What’s important is the professional dichotomy between Elizabeth and Philip; as the two of them appear to be growing closer behind doors (“I just want you to be happy”, Elizabeth tells Philip at one point), their world views couldn’t be growing further apart. Elizabeth may not have lost her sense of purpose, but she certainly must be feeling the loss of her husband as a focused, dedicated ally: the more time he spends in America, the more it becomes clear he wishes the country would just swallow him whole and never let him leave. Cars, rock music, video games… as the Russian mission becomes more blurry and blood-soaked, Philip’s desperate attempts at integration are driving a wedge between himself and his wife. For better or worse, Philip’s becoming the father of his children (that is, an AMERICAN father), isolating Elizabeth even further from the country she dedicated her life to, sacrificing her moral compass and stranding her alone in a strange land, separated from a family who is becoming everything she promised to fight against.

There are a few other interesting things going on in “New Car” – Stan’s frustrations with his own government provide a nice parallel to the Jennings, both parties being forced to work with entities they’d rather just put six feet in the ground (and more so, the difference between the ever-patient US government, and the hasty, scrambling Russians) – but Peter Ackerman’s script is at its most revealing and fascinating when it’s examining Philip and Elizabeth in their environments alone. Elizabeth’s face while she watches the life fade from Lucia’s eyes, is as powerful a moment when Philip returns to his shiny, new car after getting the news from Kate that 160 men died from intel they gathered; although one is only willing to admit it at the moment, neither of them are “enjoying” the lives they’re living, which are light years away from the war of ideologies and vengeance that Lucia wanted to play. In a world full of gray where nobody can trust anybody, all the Jennings have left are each other – and as their values become further compromised, it’s only a matter of time before the growing dissonance between them crescendos.

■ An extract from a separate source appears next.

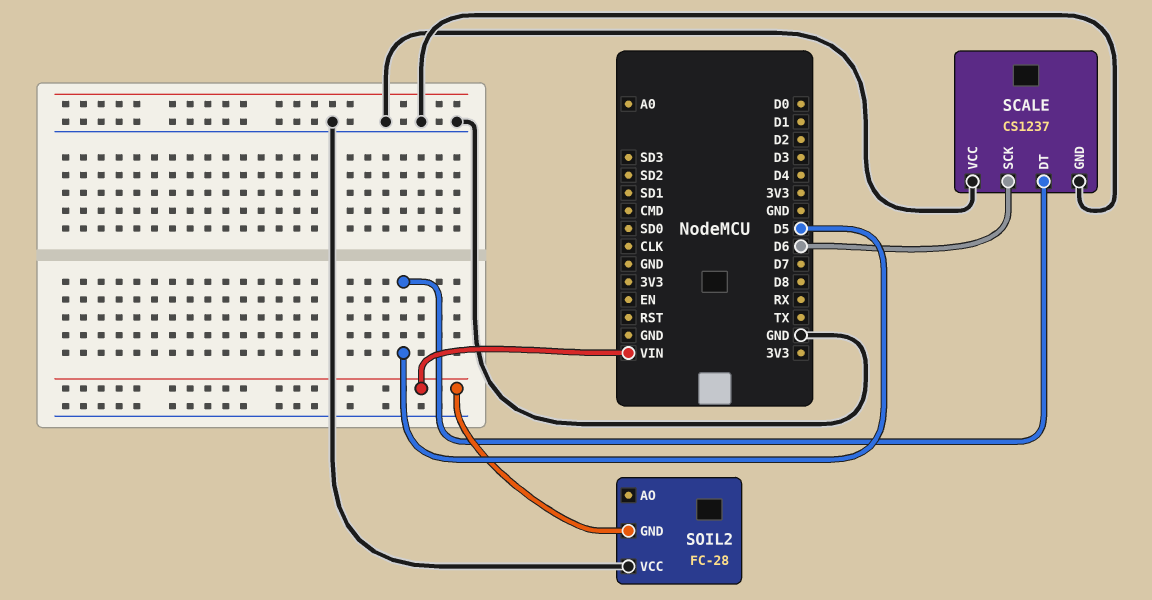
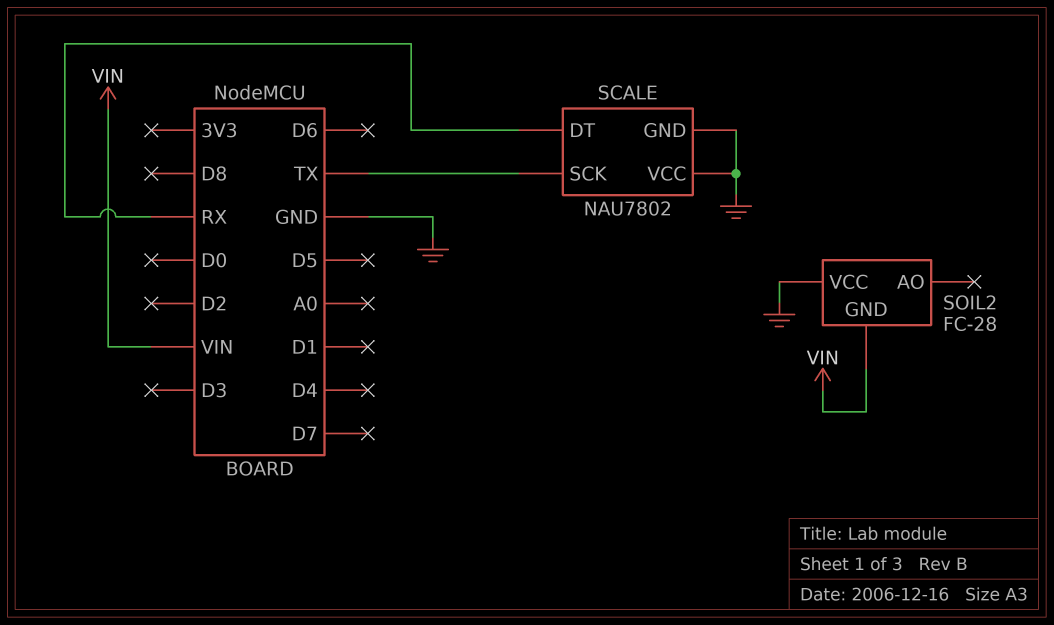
SCALE: CS1237 -> NAU7802
SCALE pin DT: D5 -> RX
SCALE pin SCK: D6 -> TX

Other thoughts/observations:

– Oleg’s character is really growing on me, thanks to Costa Ronin’s performance, which finds a vein of authenticity through the many layers of Oleg’s “counterintelligence” plan that is really appealing. Having scenes with Noah Emmerich certainly doesn’t hurt: the two have a fantastic chemistry that’s on full display as they stand in front of pinball machines negotiating.

– ok, so the ending is a bit heavy-handed, but Russel and Rhys’ reactions to Henry’s “I’m a good person!” are (as always) terrific.

– where the fuck is Paige?

– real 1980s commericals? The Americans’ dedication to period authenticity warms my insides.